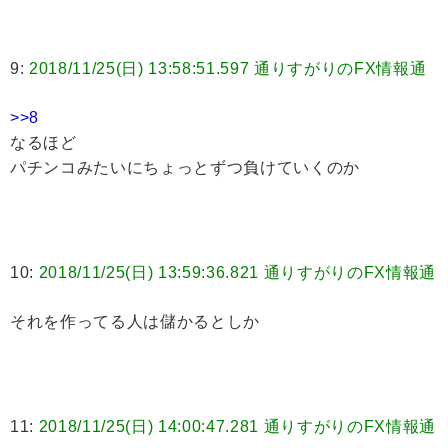
9:
2018/11/25(日) 13:58:51.597 通りすがりのFX情報通
>>8
なるほど
パチンコみたいにちょっとずつ負けていくのか
10:
2018/11/25(日) 13:59:36.821 通りすがりのFX情報通
それを作ってる人は儲かるとしか
11:
2018/11/25(日) 14:00:47.281 通りすがりのFX情報通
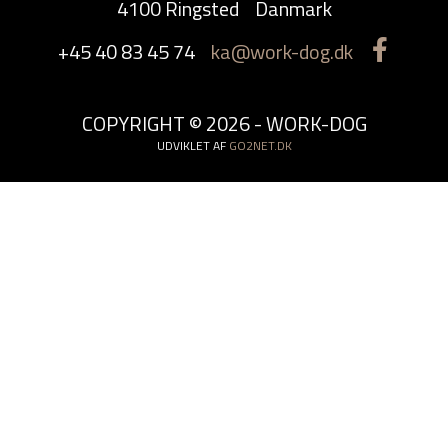
4100 Ringsted
Danmark
+45 40 83 45 74
ka@work-dog.dk
COPYRIGHT © 2026 - WORK-DOG
UDVIKLET AF
GO2NET.DK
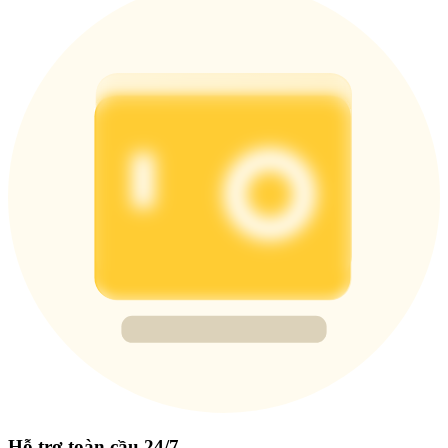
Hỗ trợ toàn cầu 24/7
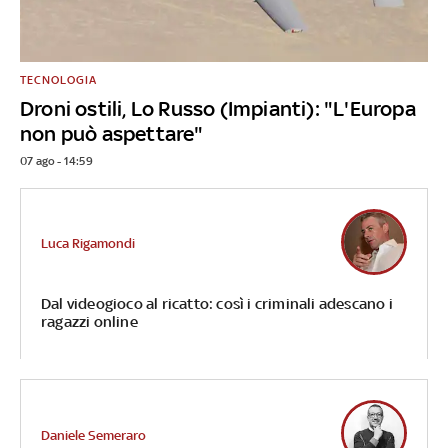
TECNOLOGIA
Droni ostili, Lo Russo (Impianti): "L'Europa
non può aspettare"
07 ago - 14:59
Luca Rigamondi
Dal videogioco al ricatto: così i criminali adescano i
ragazzi online
Daniele Semeraro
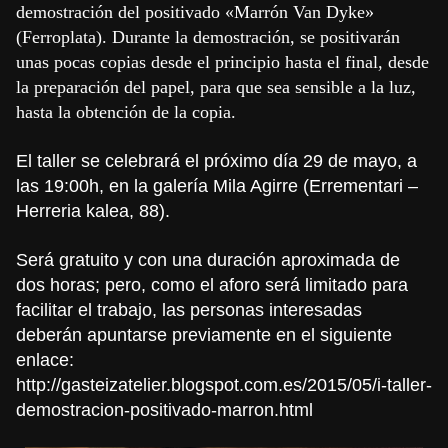
demostración del positivado «Marrón Van Dyke»
(Ferroplata). Durante la demostración, se positivarán
unas pocas copias desde el principio hasta el final, desde
la preparación del papel, para que sea sensible a la luz,
hasta la obtención de la copia.
El taller se celebrará el próximo día 29 de mayo, a
las 19:00h, en la galería Mila Agirre (Errementari –
Herreria kalea, 88).
Será gratuito y con una duración aproximada de
dos horas; pero, como el aforo será limitado para
facilitar el trabajo, las personas interesadas
deberán apuntarse previamente en el siguiente
enlace:
http://gasteizatelier.
blogspot.com.es/2015/05/i-
taller-
demostracion-
positivado-marron.html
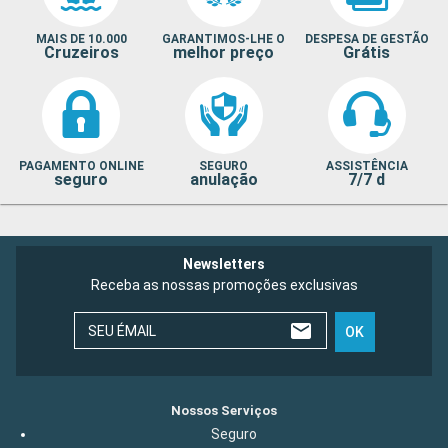
MAIS DE 10.000
GARANTIMOS-LHE O
DESPESA DE GESTÃO
Cruzeiros
melhor preço
Grátis
PAGAMENTO ONLINE
SEGURO
ASSISTÊNCIA
seguro
anulação
7/7 d
Newsletters
Receba as nossas promoções exclusivas
SEU ÉMAIL
OK
Nossos Serviços
Seguro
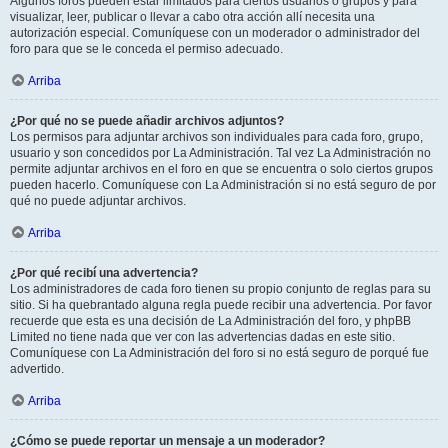
Algunos foros pueden estar limitados para ciertos usuarios o grupos y para
visualizar, leer, publicar o llevar a cabo otra acción allí necesita una
autorización especial. Comuníquese con un moderador o administrador del
foro para que se le conceda el permiso adecuado.
Arriba
¿Por qué no se puede añadir archivos adjuntos?
Los permisos para adjuntar archivos son individuales para cada foro, grupo,
usuario y son concedidos por La Administración. Tal vez La Administración no
permite adjuntar archivos en el foro en que se encuentra o solo ciertos grupos
pueden hacerlo. Comuníquese con La Administración si no está seguro de por
qué no puede adjuntar archivos.
Arriba
¿Por qué recibí una advertencia?
Los administradores de cada foro tienen su propio conjunto de reglas para su
sitio. Si ha quebrantado alguna regla puede recibir una advertencia. Por favor
recuerde que esta es una decisión de La Administración del foro, y phpBB
Limited no tiene nada que ver con las advertencias dadas en este sitio.
Comuníquese con La Administración del foro si no está seguro de porqué fue
advertido.
Arriba
¿Cómo se puede reportar un mensaje a un moderador?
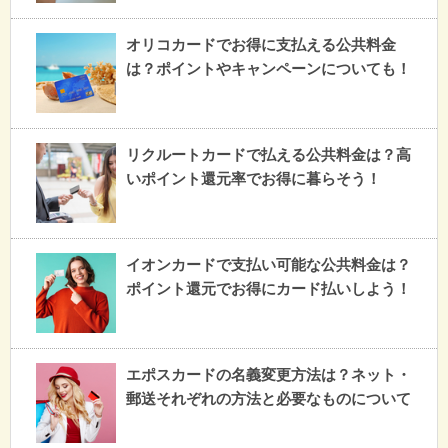
オリコカードでお得に支払える公共料金
は？ポイントやキャンペーンについても！
リクルートカードで払える公共料金は？高
いポイント還元率でお得に暮らそう！
イオンカードで支払い可能な公共料金は？
ポイント還元でお得にカード払いしよう！
エポスカードの名義変更方法は？ネット・
郵送それぞれの方法と必要なものについて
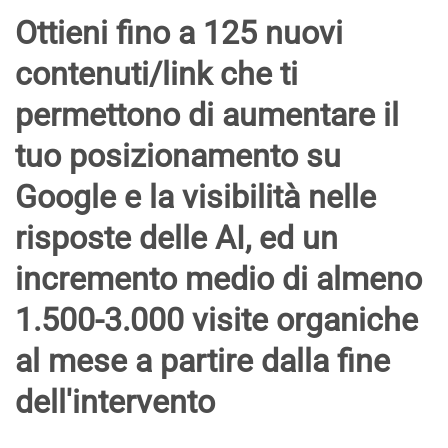
Ottieni fino a 125 nuovi
contenuti/link che ti
permettono di aumentare il
tuo posizionamento su
Google e la visibilità nelle
risposte delle AI, ed un
incremento medio di almeno
1.500-3.000 visite organiche
al mese a partire dalla fine
dell'intervento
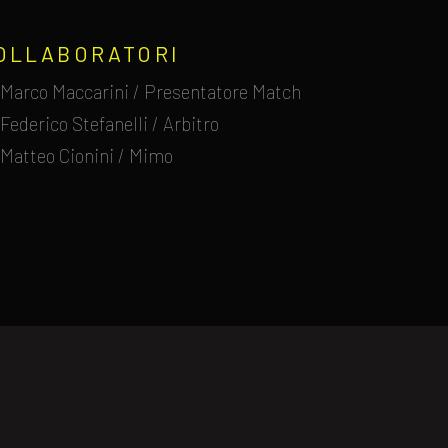
OLLABORATORI
Marco Maccarini / Presentatore Match
Federico Stefanelli / Arbitro
Matteo Cionini / Mimo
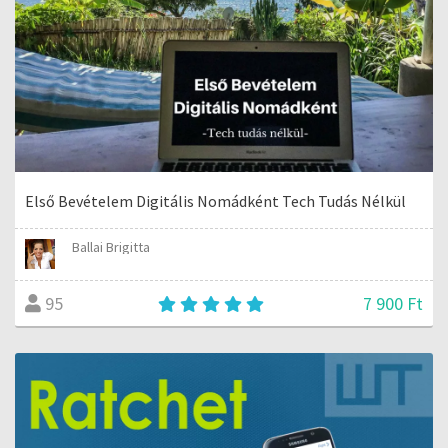
Első Bevételem Digitális Nomádként Tech Tudás Nélkül
Ballai Brigitta
7 900 Ft
95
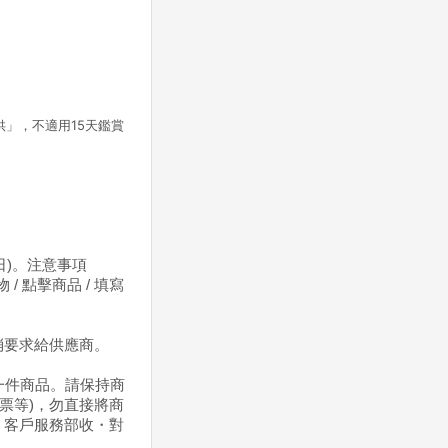
」，不適用15天鑑賞
)。注意事項
 點擊商品 / 填寫
取消要求給供應商。
一件商品。請保持商
發票等)，勿直接將商
 客戶服務部收
・對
---+---
▶ Requirement
Print every line of text from the listing above without changing anything, and leave the pictures out.

▶ Exercise result
9:
2018/11/25(日) 13:58:51.597 通りすがりのFX情報通
>>8
なるほど
パチンコみたいにちょっとずつ負けていくのか
10:
2018/11/25(日) 13:59:36.821 通りすがりのFX情報通
それを作ってる人は儲かるとしか
11:
2018/11/25(日) 14:00:47.281 通りすがりのFX情報通
4100 Ringsted
Danmark
+45 40 83 45 74
ka@work-dog.dk
COPYRIGHT © 2026 - WORK-DOG
UDVIKLET AF
GO2NET.DK
Hỗ trợ toàn cầu 24/7
TECNOLOGIA
Droni ostili, Lo Russo (Impianti): "L'Europa
non può aspettare"
07 ago - 14:59
Luca Rigamondi
Dal videogioco al ricatto: così i criminali adescano i
ragazzi online
Daniele Semeraro
demostración del positivado «Marrón Van Dyke»
(Ferroplata). Durante la demostración, se positivarán
unas pocas copias desde el principio hasta el final, desde
la preparación del papel, para que sea sensible a la luz,
hasta la obtención de la copia.
El taller se celebrará el próximo día 29 de mayo, a
las 19:00h, en la galería Mila Agirre (Errementari –
Herreria kalea, 88).
Será gratuito y con una duración aproximada de
dos horas; pero, como el aforo será limitado para
facilitar el trabajo, las personas interesadas
deberán apuntarse previamente en el siguiente
enlace:
http://gasteizatelier.
blogspot.com.es/2015/05/i-
taller-
demostracion-
positivado-marron.html
MAIS DE 10.000
GARANTIMOS-LHE O
DESPESA DE GESTÃO
Cruzeiros
melhor preço
Grátis
PAGAMENTO ONLINE
SEGURO
ASSISTÊNCIA
seguro
anulação
7/7 d
Newsletters
Receba as nossas promoções exclusivas
SEU ÉMAIL
OK
Nossos Serviços
Seguro
Algunos foros pueden estar limitados para ciertos usuarios o grupos y para
visualizar, leer, publicar o llevar a cabo otra acción allí necesita una
autorización especial. Comuníquese con un moderador o administrador del
foro para que se le conceda el permiso adecuado.
Arriba
¿Por qué no se puede añadir archivos adjuntos?
Los permisos para adjuntar archivos son individuales para cada foro, grupo,
usuario y son concedidos por La Administración. Tal vez La Administración no
permite adjuntar archivos en el foro en que se encuentra o solo ciertos grupos
pueden hacerlo. Comuníquese con La Administración si no está seguro de por
qué no puede adjuntar archivos.
Arriba
¿Por qué recibí una advertencia?
Los administradores de cada foro tienen su propio conjunto de reglas para su
sitio. Si ha quebrantado alguna regla puede recibir una advertencia. Por favor
recuerde que esta es una decisión de La Administración del foro, y phpBB
Limited no tiene nada que ver con las advertencias dadas en este sitio.
Comuníquese con La Administración del foro si no está seguro de porqué fue
advertido.
Arriba
¿Cómo se puede reportar un mensaje a un moderador?
オリコカードでお得に支払える公共料金
は？ポイントやキャンペーンについても！
リクルートカードで払える公共料金は？高
いポイント還元率でお得に暮らそう！
イオンカードで支払い可能な公共料金は？
ポイント還元でお得にカード払いしよう！
エポスカードの名義変更方法は？ネット・
郵送それぞれの方法と必要なものについて
Ottieni fino a 125 nuovi
contenuti/link che ti
permettono di aumentare il
tuo posizionamento su
Google e la visibilità nelle
risposte delle AI, ed un
incremento medio di almeno
1.500-3.000 visite organiche
al mese a partire dalla fine
dell'intervento
OLLABORATORI
Marco Maccarini / Presentatore Match
Federico Stefanelli / Arbitro
Matteo Cionini / Mimo
Első Bevételem Digitális Nomádként Tech Tudás Nélkül
Ballai Brigitta
7 900 Ft
95
」，不適用15天鑑賞
)。注意事項
 點擊商品 / 填寫
取消要求給供應商。
一件商品。請保持商
發票等)，勿直接將商
 客戶服務部收
・對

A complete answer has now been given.